Funny, I was thinking about that not too long ago.

Hypothetically we'd have to be able to map 3D games with ease, and to map them faster than more games can be made, but I don't think that's feasible.

I don't know that there's enough interest to map every 2D game that ever existed.  It would be tough to even say we did, especially for the PC when it's hard to track releases.

But, say I put pressure on people to map all the really popular 2D games at the very least.  The site would be more popular because it would be a great resource, but without much that's new, people might not ever come back again if they get in the habit of saving all the maps they need or like.  Hopefully I won't have to shut the site down due to perceived lack of interest.

I suppose after all the popular games are mapped, we could go back and reamp them for consistency, like what Revned did for all the NES Mega Man games.  Then the forums would just turn into a big OCD flame war when people threaten to replace others' maps just because their palettes are different or because they don't like how others worded some strategies that they decided to include.

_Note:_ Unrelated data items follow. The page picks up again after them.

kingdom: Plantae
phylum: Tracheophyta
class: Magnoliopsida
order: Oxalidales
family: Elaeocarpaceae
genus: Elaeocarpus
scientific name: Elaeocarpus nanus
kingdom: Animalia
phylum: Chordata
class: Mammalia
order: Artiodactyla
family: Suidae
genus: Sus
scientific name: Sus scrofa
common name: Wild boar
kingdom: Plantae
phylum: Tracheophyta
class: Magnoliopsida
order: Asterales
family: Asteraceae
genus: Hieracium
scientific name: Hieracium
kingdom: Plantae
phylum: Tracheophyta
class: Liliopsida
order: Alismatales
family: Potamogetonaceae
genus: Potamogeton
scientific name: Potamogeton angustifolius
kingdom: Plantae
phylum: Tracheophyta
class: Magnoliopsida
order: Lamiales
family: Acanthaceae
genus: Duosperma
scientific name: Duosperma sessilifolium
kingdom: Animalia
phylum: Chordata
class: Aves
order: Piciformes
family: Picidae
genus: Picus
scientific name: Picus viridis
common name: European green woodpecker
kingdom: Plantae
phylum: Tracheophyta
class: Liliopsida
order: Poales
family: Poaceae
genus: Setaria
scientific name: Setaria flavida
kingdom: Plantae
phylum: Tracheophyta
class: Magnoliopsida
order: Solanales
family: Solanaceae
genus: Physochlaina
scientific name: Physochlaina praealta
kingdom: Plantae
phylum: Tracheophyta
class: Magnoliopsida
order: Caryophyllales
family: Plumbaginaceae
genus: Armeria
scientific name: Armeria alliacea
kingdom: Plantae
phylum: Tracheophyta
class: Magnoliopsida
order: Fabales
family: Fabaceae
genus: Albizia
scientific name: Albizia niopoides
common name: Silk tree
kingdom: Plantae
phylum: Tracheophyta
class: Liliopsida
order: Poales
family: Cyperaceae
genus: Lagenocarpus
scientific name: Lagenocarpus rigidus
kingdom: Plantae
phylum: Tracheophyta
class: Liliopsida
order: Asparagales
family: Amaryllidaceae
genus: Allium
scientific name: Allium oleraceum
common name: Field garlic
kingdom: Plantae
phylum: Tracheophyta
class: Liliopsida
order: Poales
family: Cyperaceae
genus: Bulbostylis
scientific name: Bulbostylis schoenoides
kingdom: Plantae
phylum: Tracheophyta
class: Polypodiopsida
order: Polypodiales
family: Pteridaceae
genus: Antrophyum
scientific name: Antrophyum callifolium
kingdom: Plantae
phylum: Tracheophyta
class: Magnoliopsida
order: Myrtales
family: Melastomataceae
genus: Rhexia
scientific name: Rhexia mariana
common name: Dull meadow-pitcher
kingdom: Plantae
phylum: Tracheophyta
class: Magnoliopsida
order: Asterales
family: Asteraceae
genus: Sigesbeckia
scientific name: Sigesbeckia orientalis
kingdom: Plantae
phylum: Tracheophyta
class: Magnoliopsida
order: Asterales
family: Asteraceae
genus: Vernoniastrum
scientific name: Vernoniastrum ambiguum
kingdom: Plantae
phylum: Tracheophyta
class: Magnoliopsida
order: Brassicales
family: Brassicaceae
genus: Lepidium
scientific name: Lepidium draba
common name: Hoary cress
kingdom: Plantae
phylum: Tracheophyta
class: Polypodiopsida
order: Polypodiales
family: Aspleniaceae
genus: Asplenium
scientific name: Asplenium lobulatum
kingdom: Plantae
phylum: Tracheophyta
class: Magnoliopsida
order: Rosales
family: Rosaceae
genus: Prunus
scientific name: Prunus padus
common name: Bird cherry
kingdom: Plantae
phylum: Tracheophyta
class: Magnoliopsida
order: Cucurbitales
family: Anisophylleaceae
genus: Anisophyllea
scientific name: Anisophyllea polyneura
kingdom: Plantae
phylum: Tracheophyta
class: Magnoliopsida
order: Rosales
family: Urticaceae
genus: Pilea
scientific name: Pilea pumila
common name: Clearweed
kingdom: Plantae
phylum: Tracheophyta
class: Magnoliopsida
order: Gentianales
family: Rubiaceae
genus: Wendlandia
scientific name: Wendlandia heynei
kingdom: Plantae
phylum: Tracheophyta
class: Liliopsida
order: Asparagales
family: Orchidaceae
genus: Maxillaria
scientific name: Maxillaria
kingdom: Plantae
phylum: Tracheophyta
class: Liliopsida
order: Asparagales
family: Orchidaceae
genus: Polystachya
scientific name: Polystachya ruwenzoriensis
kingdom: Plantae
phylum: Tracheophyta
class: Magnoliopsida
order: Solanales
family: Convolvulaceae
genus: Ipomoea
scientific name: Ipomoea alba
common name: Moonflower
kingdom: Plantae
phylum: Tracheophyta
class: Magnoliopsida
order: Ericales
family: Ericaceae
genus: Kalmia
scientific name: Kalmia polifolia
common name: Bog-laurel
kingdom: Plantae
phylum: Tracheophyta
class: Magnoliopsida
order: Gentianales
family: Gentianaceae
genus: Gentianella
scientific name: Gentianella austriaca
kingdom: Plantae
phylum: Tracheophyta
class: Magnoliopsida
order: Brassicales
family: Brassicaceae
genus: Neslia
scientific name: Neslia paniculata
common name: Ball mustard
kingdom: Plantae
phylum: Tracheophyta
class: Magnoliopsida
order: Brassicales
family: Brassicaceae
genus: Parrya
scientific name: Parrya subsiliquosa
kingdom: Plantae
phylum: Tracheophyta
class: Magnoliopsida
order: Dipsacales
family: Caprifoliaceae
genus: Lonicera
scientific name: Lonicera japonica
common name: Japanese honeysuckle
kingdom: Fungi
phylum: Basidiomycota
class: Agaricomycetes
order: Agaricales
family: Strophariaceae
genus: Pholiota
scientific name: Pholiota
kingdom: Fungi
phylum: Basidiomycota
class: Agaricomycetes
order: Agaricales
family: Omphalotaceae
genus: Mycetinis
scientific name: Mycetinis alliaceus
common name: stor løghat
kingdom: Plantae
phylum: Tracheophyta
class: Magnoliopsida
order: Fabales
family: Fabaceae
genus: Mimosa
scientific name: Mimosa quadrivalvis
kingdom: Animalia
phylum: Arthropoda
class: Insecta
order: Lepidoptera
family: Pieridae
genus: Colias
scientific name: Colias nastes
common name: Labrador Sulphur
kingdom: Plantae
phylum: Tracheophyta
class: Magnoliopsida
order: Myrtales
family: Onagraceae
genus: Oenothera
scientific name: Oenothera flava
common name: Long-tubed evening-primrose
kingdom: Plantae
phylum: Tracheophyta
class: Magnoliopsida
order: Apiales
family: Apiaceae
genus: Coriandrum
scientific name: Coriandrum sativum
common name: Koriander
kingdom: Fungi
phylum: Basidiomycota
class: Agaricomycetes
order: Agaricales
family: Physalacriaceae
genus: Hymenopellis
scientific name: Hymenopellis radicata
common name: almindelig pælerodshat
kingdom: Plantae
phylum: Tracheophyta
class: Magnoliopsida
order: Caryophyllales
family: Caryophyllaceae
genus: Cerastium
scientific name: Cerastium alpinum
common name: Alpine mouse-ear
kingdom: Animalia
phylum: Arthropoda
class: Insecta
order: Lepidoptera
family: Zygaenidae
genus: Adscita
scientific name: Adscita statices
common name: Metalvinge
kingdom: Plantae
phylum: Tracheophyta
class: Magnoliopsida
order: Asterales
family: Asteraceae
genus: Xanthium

Realistically, it's a long way to that point (at least without the aid of quantum computers).  Some big series *coughFinalFantasycough* and genres *cough16-bitRPGs* are hardly represented at all on this site.  Tackling those would ensure new content for a long time, assuming they haven't already been totally mapped by teams of zealous fans who haven't yet contributed them to for whatever bizarre reason.  :p

On a semi-related note, once I looked at how many arcade games were playable in MAME32 and calculated that if I played one game a day, I'd be well into my forties when I finish, but that's assuming they never add compatibility for more games.  Maybe not the best example as arcade games are notorious for being clones of each other...  But anyway, my point is that there are likely more games now than can be seriously played in a human lifespan, and how much more time does it take to map these games?  You wouldn't leave it to one person, but instead of talking about man-hours, you may be talking about "man-lifetimes"!